I don't like that it's allowed to write methods which don't belong to a class and can be directly called outside of the unit. Same goes for consts/vars
And there are many more things I realy think should not or only seldom be used.
I actually like inner functions (function inside function) but I know that it decreases readability for some people. I'd be willing to bend in anyone's direction on this one, if they'll agree with me that WITH is evil and should be removed with extreme prejudice, or whatever.
Delete@Ludwig: I'm not sure of any problem having a methods that are independent (ie no dependancies on other variables) defined in the interface of a unit rather than having that same function defined as a method of a class. The function can be unit tested, is easier to call (no need to create and destroy a class instance) and is how many methods of the system libraries are implemented.
Delete@Steve If your class methods don't rely on "Self" or any class variables you don't need to create that class in order to call them.
DeleteAnd if it does maybe declaring those methods/variables as class methods and class variables would do the trick since class variables and class methods get initialized during unit initialization.
You are right there is no problem with having these functions if you don't use them too often or more for library like methods. But in our codebase we got over 13000 of these independent methods/variables/consts and often they are not in the unit where they should be. With a proper class arount them this wouldn't have happened (or less often) because you would think more where the method belongs. Additionally you can avoid accidentially overlapping names for methods in different units, which happens pretty fast.

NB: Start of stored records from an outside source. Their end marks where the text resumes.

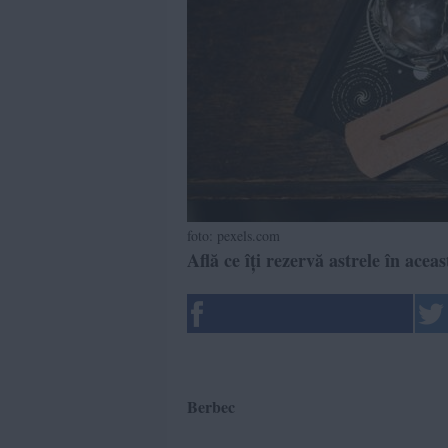
foto: pexels.com
Află ce îți rezervă astrele în ace
Berbec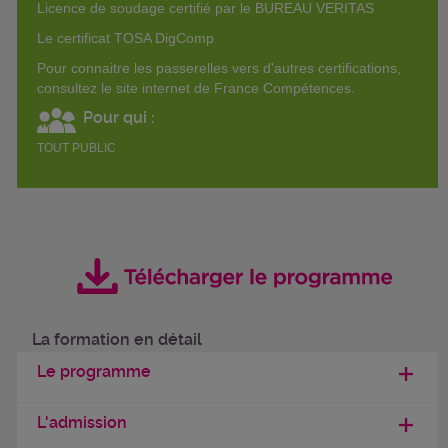
Licence de soudage certifié par le BUREAU VERITAS
Le certificat TOSA DigComp
Pour connaitre les passerelles vers d'autres certifications,
consultez le site internet de France Compétences.
Pour qui :
TOUT PUBLIC
La formation en détail
Le programme
L'admission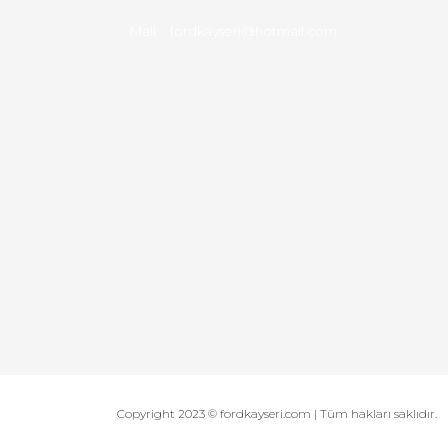
Mail :
fordkayseri@hotmail.com
Copyright 2023 © fordkayseri.com | Tüm hakları saklıdır.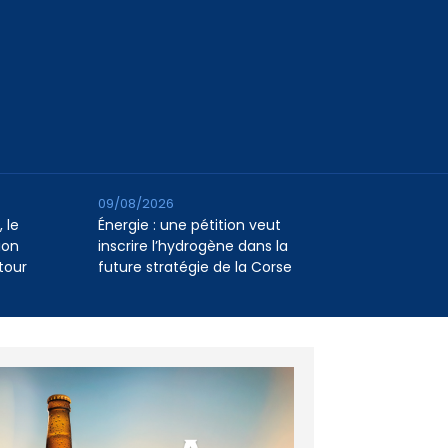
09/08/2026
 le
Énergie : une pétition veut
ion
inscrire l’hydrogène dans la
tour
future stratégie de la Corse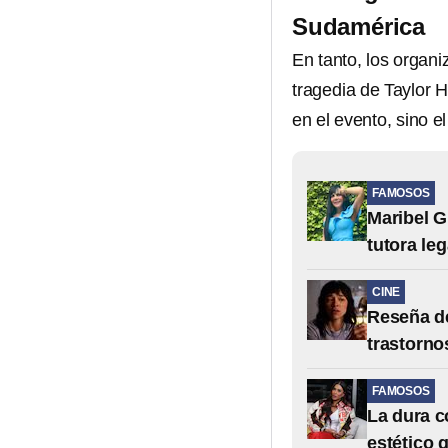
Sudamérica
En tanto, los organi
tragedia de Taylor 
en el evento, sino e
FAMOSOS
Maribel G
tutora leg
CINE
Reseña de
trastorno
FAMOSOS
La dura c
estético 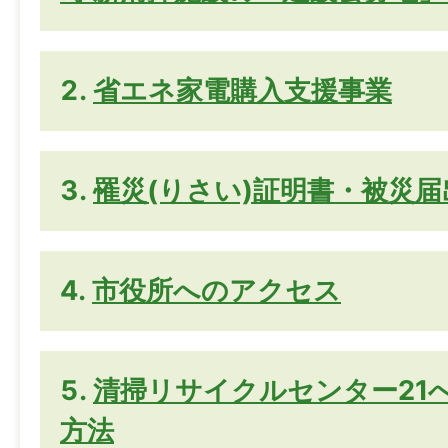
省エネ家電購入支援事業
罹災(りさい)証明書・被災
市役所へのアクセス
清掃リサイクルセンター21
方法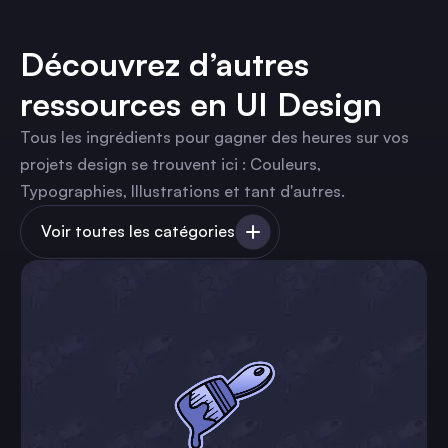
Découvrez d’autres
ressources en UI Design
Tous les ingrédients pour gagner des heures sur vos
projets design se trouvent ici : Couleurs,
Typographies, Illustrations et tant d'autres.
Voir toutes les catégories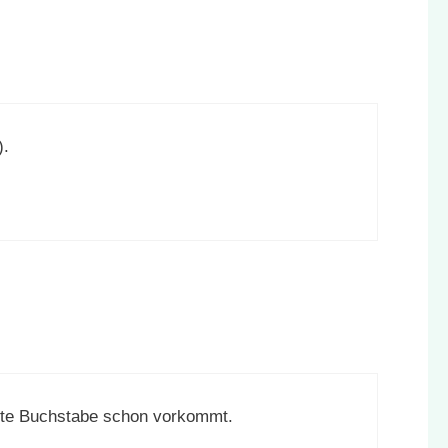
).
ite Buchstabe schon vorkommt.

DeleteI have to say that our codebase is more than 4000000 lines of legacy code so its quite cluttered.
(I moved my comment sry for double posting)
This comment has been removed by the author.
ReplyDeleteWITH statement very useful when you have to access several components that are in other forms
ReplyDeleteBut it hurts code readability big time especially if you have multiple forms whose components naming follows similar or same pattern.
DeleteAnd code readability is what is more important than how fast can you write the code.
What benefit is there if today you write your code in 10 minutes instead of 20 minutes when someday in the future you might have to spend about half and hour just to figure out what each part of this code does because of its poor readability?
Just subscribed via a 'feeds to email' service, I want to see an example explaining "I have even forced non-visual-inheritance using an interposing class". I agree that DFM inheritance can put you in trouble, especially when refactoring a complex UI, but it really provides benefits that you can't lose, I wonder, if you approach will allow the benefit of 'visual form inheritance', while cleaning out the hassles caused by the fact that DFM inheritance is not fully controllable due to parts of it works in a black-box.
ReplyDeletethanks a lot for the post,keep sharing best blogs in future.